The rest of the transport network worked well during the strike, with customers getting around with help from transport workers across the bus network, DLR, London Overground, TfL Rail, Trams, river services and Emirates Air Line. Many commuters also took advantage of the good weather, taking to Santander Cycles in double their usual numbers, or walking part or all of their journey to work. TfL Travel Ambassadors, drawn from TfL's support functions, were out in force handing out walking maps and helping customers and road users complete their journeys.
Steve Griffiths, London Underground's Chief Operating Officer, said:
"We thank Londoners for their patience during the strike. We also thank the many transport staff who worked so hard to help Londoners and visitors to the city make their journeys.

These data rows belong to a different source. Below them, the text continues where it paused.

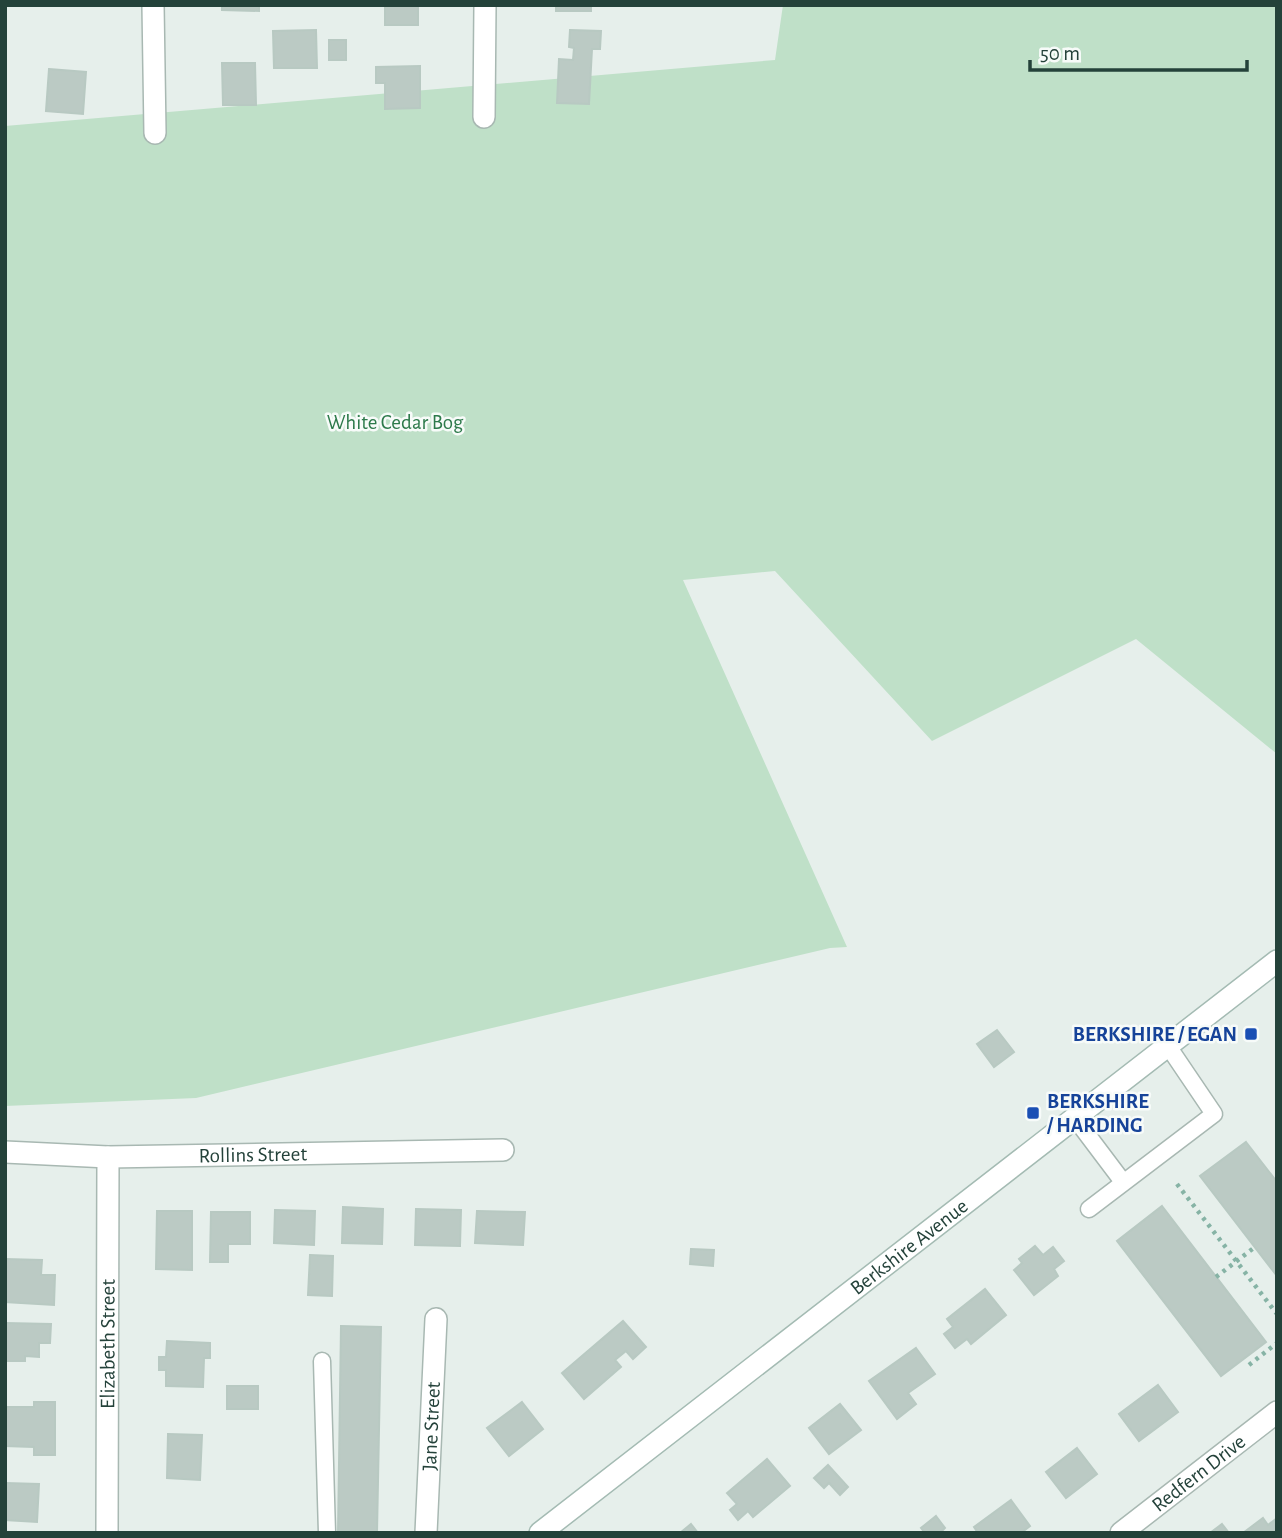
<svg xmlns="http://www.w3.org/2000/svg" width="1282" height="1538" font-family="'Alegreya Sans',sans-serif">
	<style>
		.green { fill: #bfe0c8 }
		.building { fill: #bbcac4; stroke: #b8c9c2; stroke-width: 2 }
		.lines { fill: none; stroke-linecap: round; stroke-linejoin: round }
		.service-casing { stroke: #a8b8b2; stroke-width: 19 }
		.minor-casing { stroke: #a8b8b2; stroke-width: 24 }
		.secondary-casing { stroke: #a4bbb3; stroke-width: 24 }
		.path { stroke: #86b3a5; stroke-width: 4.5; stroke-dasharray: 3.5 5; stroke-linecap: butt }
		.service { stroke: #fff; stroke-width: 16 }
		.minor { stroke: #fff; stroke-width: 21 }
		.secondary { stroke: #fff; stroke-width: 21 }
		.transit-dot { fill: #1a4fb4; stroke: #f7fbf9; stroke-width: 2.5 }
		.labels { text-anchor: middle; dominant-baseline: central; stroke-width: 5; stroke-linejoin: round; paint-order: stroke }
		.park-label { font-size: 21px; fill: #2d7a4b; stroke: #f7fbf9 }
		.transit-label { font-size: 21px; font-weight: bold; fill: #164399; stroke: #f7fbf9; text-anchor: end }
		.street-label { font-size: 21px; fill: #24423a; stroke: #f7fbf9 }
	</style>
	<rect width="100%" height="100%" fill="#e6efeb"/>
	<path class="green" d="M783,5h494v749l-141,-115 -204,102 -157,-170 -92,9 164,367 -17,1 -634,150 -191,8v-980l770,-66z"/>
	<g class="building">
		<path d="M222,5h37v6l-37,-1z"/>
		<rect x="385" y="5" width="33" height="20"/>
		<rect x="556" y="5" width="35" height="6"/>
		<path d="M316,30l1,38h-43l-1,-37z"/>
		<path d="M570,30l31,1 -1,18h-8l-3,55 -32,-1 2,-44 14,1 1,-12 -5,-1z"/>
		<rect x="329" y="40" width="17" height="20"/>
		<path d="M222,63h33l1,42h-33z"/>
		<path d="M420,66v42l-35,1v-26h-9v-16z"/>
		<path d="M49,69l37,3 -3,42 -37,-3z"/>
		<path d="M997,1030l17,22 -20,15 -17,-23z"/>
		<path d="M1246,1142l31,40v94l-77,-100z"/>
		<path d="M1162,1206l104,136 -45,34 -104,-135z"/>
		<path d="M343,1207l40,2 -1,35 -40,-1z"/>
		<path d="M416,1209l45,1 -1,36 -45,-1z"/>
		<path d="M275,1210l40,1 -1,34 -40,-2z"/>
		<path d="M157,1211h35v59l-36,-1z"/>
		<path d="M477,1211l48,1 -2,33 -48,-2z"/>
		<path d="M211,1212h39v32h-22v18h-18z"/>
		<path d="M1035,1246l8,9 10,-8 11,14 -10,8 4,7 -24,19 -20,-25 8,-7 -3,-4z"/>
		<path d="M691,1249l23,1 -1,16 -23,-2z"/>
		<path d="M310,1255l23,1 -1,40 -24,-1z"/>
		<path d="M5,1259l37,1 -1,15h14l-1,30 -49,-3z"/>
		<path d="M985,1289l21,26 -35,29 -4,-5 -12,9 -11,-14 9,-7 -6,-8z"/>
		<path d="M623,1321l23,26 -13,12 -7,-8 -11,9 6,7 -37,32 -22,-26z"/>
		<path d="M5,1323l46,1 -1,19h-11v14l-14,-1v5h-20z"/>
		<path d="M341,1326l40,1 -4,206h-39z"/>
		<path d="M167,1341l43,2v15h-6l-1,29 -37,-1v-16h-7v-13h7z"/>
		<path d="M916,1348l19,26 -27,19 8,11 -19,15 -28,-38z"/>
		<path d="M1158,1385l20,27 -39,29 -20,-27z"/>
		<rect x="227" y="1386" width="31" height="23"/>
		<path d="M34,1402h21v53h-21v-8l-29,-1v-39h29z"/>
		<path d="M522,1402l21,27 -34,27 -22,-28z"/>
		<path d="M840,1404l21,26 -32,24 -20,-26z"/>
		<path d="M168,1434l34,1 -2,45 -33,-2z"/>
		<path d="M1077,1448l20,26 -31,24 -20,-26z"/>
		<path d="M767,1459l23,27 -37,31 -5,-6 -10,9 -8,-10 7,-6 -10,-11z"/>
		<path d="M828,1465l20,22 -8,8 -11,-12 -5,5 -10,-10z"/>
		<path d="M5,1483l34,1 -2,38 -32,-2z"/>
		<path d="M1011,1500l19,26 -9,7h-43l-4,-6z"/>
		<path d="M936,1516l9,12 -5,5h-15l-4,-5z"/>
		<path d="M1263,1518l5,7 9,-7v15h-34z"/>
		<path d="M691,1524l7,9h-18z"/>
		<path d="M1222,1524l7,9h-19z"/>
	</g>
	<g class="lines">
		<g class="service-casing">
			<g id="service">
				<path d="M1074,1117l49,65"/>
				<path d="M1089,1209l125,-95 -46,-68"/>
				<path d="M322,1361l5,172"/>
			</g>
		</g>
		<g class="minor-casing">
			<g id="minor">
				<path d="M153,5l2,128"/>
				<path d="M484,117l1,-112"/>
				<path id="s1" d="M5,1152l103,5 395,-7"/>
				<path id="s2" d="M107,1533l1,-376"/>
				<path id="s3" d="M426,1533l10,-214"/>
				<path id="s4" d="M1121,1533l156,-121"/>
			</g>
		</g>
		<g class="secondary-casing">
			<g id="secondary">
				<path id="s5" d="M540,1533l737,-572"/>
			</g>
		</g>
		<g class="path">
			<path d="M1177,1184l100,130"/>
			<path d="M1216,1277l39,-30"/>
			<path d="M1249,1365l28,-22"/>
		</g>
		<use href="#service" class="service"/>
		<use href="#minor" class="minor"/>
		<use href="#secondary" class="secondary"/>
	</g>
	<g class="transit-dot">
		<rect x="1244" y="1027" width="14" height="14" rx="3.5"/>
		<rect x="1026" y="1106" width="14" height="14" rx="3.5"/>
	</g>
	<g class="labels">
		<g class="park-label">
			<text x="395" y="422">White Cedar Bog</text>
		</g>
		<g class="transit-label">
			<text x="1237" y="1034">BERKSHIRE / EGAN</text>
			<text x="1047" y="1101" text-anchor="start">BERKSHIRE<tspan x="1047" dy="24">/ HARDING</tspan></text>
		</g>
		<g class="street-label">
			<text stroke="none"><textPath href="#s1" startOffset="248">Rollins Street</textPath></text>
			<text stroke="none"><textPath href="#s5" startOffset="467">Berkshire Avenue</textPath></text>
			<text stroke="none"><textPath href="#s2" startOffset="189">Elizabeth Street</textPath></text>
			<text stroke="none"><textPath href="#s3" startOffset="107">Jane Street</textPath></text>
			<text stroke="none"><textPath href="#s4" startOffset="98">Redfern Drive</textPath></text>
		</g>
	</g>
	<rect width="1282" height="1538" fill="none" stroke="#24423a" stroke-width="14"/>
	<path d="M1030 60v10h217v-10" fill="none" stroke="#24423a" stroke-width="3.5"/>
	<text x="1040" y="60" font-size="21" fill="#24423a" stroke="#f7fbf9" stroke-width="5" paint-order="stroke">50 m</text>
</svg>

"I'm sorry that people had difficult journeys yesterday and we are working hard to resolve the dispute. We are, as we always have been, ready to talk to the unions at any time. We have made a very fair and reasonable offer to our staff, which remains on the table and we are ready for talks. We have contacted ACAS and asked them to assist us in getting back around the table. We trust the unions will be ready to engage in meaningful talks to deliver Night Tube for London."
LU has put forward a very fair offer, which consists of an average salary increase of 2 per cent this year, 1 per cent or RPI (whichever is greater) for next year and the one after, plus a GBP500 Night Tube launch bonus and an additional GBP2,000 bonus for Night Tube train drivers where transitional arrangements apply.
Under the proposals for the running of all-night services:
- No one is being asked to work more hours;
- Most staff will not be affected at all by the Night Tube;
- For the majority of those who are affected, the night service will mean a few extra nights per year within existing contracts;
- A realistic and substantial pay rise is being offered this year and for the next 2 years, with additional payment for Night Tube, on top of an already fair pay package.
Notes to Editors
- The Night Tube is part of LU's work to modernise the service offered to customers. It is widely supported by Londoners and businesses and will transform night time journeys across London.
- Journey times will be cut by an average of 20 minutes, with some cut by more than an hour.
- London's night-time economy will be opened up to a host of new opportunities, with the Night Tube supporting around 2,000 permanent jobs and boosting the economy by £360 million.